> [Dataset entries]
-.-.-
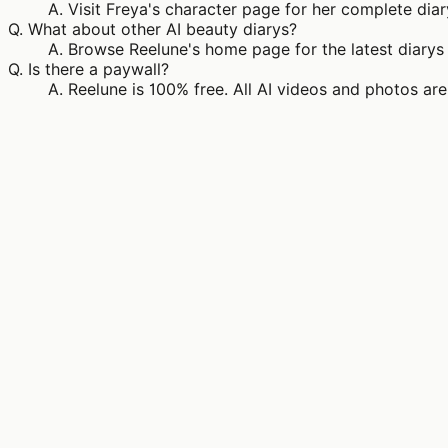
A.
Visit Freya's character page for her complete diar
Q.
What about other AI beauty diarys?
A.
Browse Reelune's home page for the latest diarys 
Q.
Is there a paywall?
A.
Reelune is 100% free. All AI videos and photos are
-.-.-
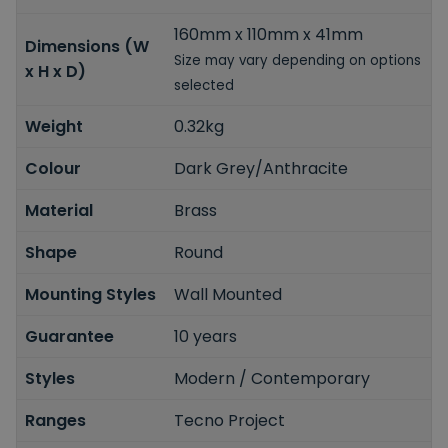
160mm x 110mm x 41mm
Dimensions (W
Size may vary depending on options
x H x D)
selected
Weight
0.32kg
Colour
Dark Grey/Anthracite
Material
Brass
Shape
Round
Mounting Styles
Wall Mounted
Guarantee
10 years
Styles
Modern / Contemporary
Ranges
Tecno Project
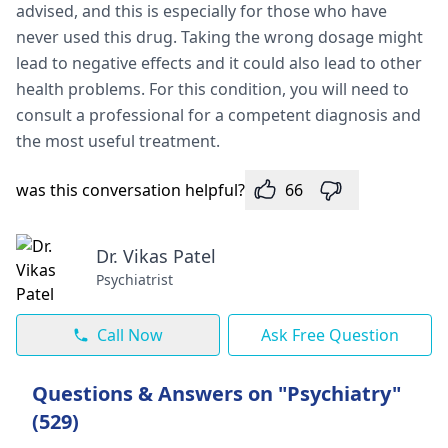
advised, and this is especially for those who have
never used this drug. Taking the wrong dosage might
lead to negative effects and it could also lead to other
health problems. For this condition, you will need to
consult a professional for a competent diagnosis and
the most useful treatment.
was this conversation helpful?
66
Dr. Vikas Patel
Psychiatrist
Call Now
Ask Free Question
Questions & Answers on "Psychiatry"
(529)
-.-.-
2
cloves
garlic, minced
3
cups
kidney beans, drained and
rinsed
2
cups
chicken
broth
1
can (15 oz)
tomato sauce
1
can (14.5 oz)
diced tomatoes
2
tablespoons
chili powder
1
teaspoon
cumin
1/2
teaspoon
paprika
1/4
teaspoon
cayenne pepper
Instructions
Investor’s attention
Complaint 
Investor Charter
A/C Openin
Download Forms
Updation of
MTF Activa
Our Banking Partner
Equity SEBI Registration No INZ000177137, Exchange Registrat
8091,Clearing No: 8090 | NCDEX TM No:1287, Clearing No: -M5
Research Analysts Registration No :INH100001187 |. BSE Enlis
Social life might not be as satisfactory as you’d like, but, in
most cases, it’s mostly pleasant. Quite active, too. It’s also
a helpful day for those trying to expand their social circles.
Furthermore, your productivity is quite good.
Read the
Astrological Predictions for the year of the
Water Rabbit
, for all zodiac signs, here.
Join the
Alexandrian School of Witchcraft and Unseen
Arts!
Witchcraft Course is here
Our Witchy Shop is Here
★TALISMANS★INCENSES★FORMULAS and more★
-.-.-
> [YOUR GOAL] Check each line above for the string "Investor", then copy the ones that have it.

> [REPLY TO THE EXERCISE]
Investor’s attention
Investor Charter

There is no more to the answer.